The drug-resistant strain has been found in live turkeys, and many types of raw turkey products. According to the CDC, that means it might be widespread in the turkey industry.

As thanksgiving approaches, the CDC said it’s okay to eat turkey, as long as it’s properly cooked.

Chef Bob Schultz, a professor at Grand Rapids Community College's Secchia Institute for Culinary Education, showed us how. He had a chicken on hand, but same rules apply.

“When you store your raw turkey, the biggest thing you want to keep in consideration, is storing it on the bottom shelf,” Schultz said, referring to the refrigerator.

You don’t want it dripping down on produce.

“Let it thaw naturally in a cooler for 4-5 days,” Schultz said.

If you’ve procrastinated, thaw it safely in your sink.

“Cold constant water, there should always be a stream coming over the turkey to help thaw it," Schultz said. "Definitely changing the water, so I usually put it on some sort of vessel, some sort of bucket.”

Make sure your space is clear, use gloves if you can, and clean your hands.
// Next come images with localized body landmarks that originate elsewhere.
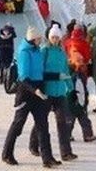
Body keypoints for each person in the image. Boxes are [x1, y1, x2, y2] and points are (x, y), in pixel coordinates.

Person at [1, 26, 61, 167]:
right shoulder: (24, 52)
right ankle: (7, 154)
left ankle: (47, 158)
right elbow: (23, 77)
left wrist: (57, 76)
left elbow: (40, 73)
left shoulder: (37, 51)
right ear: (33, 39)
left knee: (43, 126)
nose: (41, 40)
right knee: (18, 125)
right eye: (39, 38)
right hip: (26, 93)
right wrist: (35, 90)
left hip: (38, 92)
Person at [30, 26, 77, 161]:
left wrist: (71, 88)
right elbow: (40, 72)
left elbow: (66, 72)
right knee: (41, 120)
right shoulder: (44, 51)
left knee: (63, 122)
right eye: (53, 37)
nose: (55, 40)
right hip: (47, 91)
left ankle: (66, 152)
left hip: (60, 92)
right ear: (49, 38)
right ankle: (34, 144)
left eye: (57, 37)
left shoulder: (62, 52)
“Wash your hands for at least 20 seconds with warm, soapy water," Schultz said. "And when you wash your hands, it sounds silly, but you have to get above your hands, so about 3 inches above your wrist.”

Cooking to 165 degrees is crucial, but first, cut the ties at the top.
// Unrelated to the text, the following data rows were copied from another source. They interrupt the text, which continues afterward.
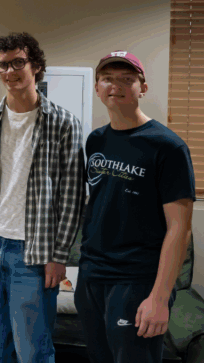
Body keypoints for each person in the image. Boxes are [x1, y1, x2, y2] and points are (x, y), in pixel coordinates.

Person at [0, 33, 85, 363]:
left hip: (33, 254)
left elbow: (72, 197)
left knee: (32, 348)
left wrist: (58, 255)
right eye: (3, 65)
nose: (10, 71)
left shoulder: (63, 123)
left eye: (19, 62)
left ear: (35, 66)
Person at [75, 52, 195, 363]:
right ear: (98, 88)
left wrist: (158, 297)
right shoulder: (96, 141)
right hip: (92, 275)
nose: (115, 86)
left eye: (127, 80)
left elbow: (180, 228)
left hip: (136, 279)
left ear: (142, 87)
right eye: (107, 79)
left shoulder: (167, 146)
“What's going to happen is the breast is going to cook, but right here between the joints it's going to be raw," Schultz said. "I cut the joints, and then that helps ensure that the whole turkey is cooked, break the joints a little bit.”

Also make sure the bottom of the bird is elevated.

“Sometimes if you put a turkey in the pan it might not cook on the bottom," Schultz said. "So by cutting onions, celery, some carrots on the bottom, and then rest the turkey on top, that helps elevate it.”

The bottom of the pan is also a good place to stick stuffing.

Schultz also suggests making sure your thermometer is calibrated, and inserted far enough into the turkey.

And finally, make sure you sanitize all surfaces and utensils when you're done.